To-do item: Please take the records that follow and repeat exactly the lines starting with the line with "text_box [424, 549, 601, 651]" and going on through the line with "text_box [712, 737, 888, 838]".

Extracted records:

------------------------------

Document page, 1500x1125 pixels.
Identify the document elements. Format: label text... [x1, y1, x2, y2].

------------------------------

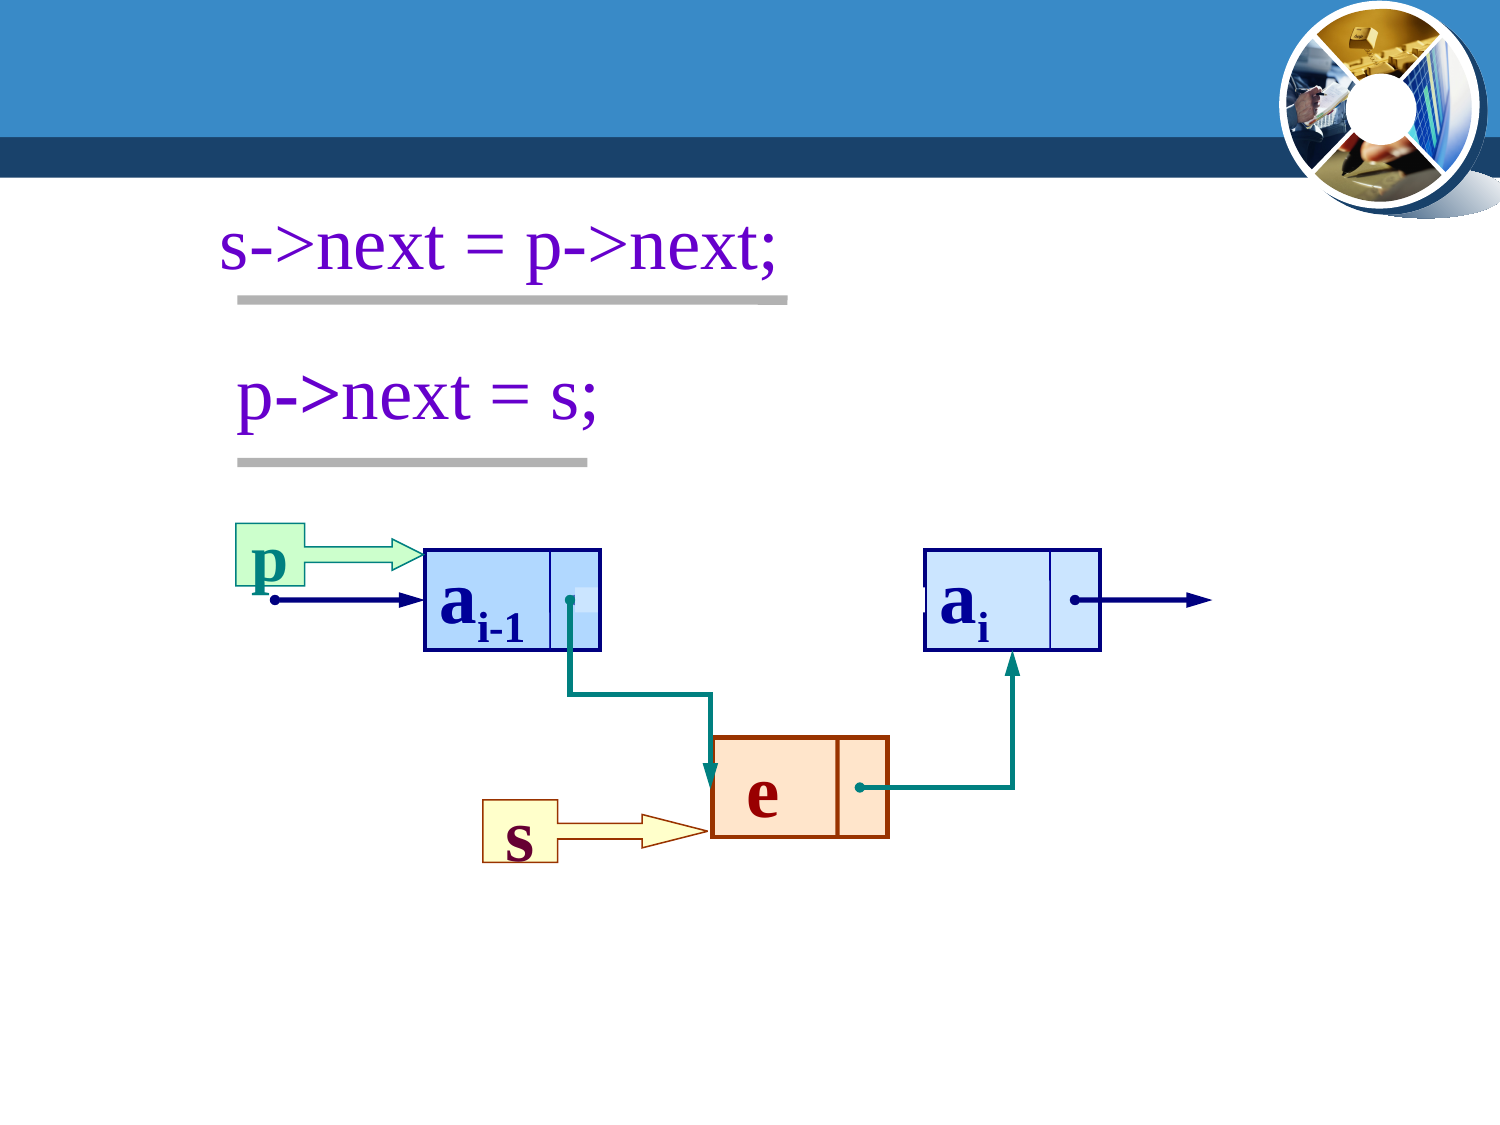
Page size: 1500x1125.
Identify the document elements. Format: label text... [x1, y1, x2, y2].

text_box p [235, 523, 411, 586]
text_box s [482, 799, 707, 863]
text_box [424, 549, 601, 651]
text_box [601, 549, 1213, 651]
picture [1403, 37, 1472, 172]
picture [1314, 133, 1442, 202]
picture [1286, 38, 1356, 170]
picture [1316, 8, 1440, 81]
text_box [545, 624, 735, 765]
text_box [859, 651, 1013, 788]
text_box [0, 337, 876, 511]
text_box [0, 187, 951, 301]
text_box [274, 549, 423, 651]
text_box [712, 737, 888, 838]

------------------------------

Expected output:
text_box [424, 549, 601, 651]
text_box [601, 549, 1213, 651]
picture [1403, 37, 1472, 172]
picture [1314, 133, 1442, 202]
picture [1286, 38, 1356, 170]
picture [1316, 8, 1440, 81]
text_box [545, 624, 735, 765]
text_box [859, 651, 1013, 788]
text_box [0, 337, 876, 511]
text_box [0, 187, 951, 301]
text_box [274, 549, 423, 651]
text_box [712, 737, 888, 838]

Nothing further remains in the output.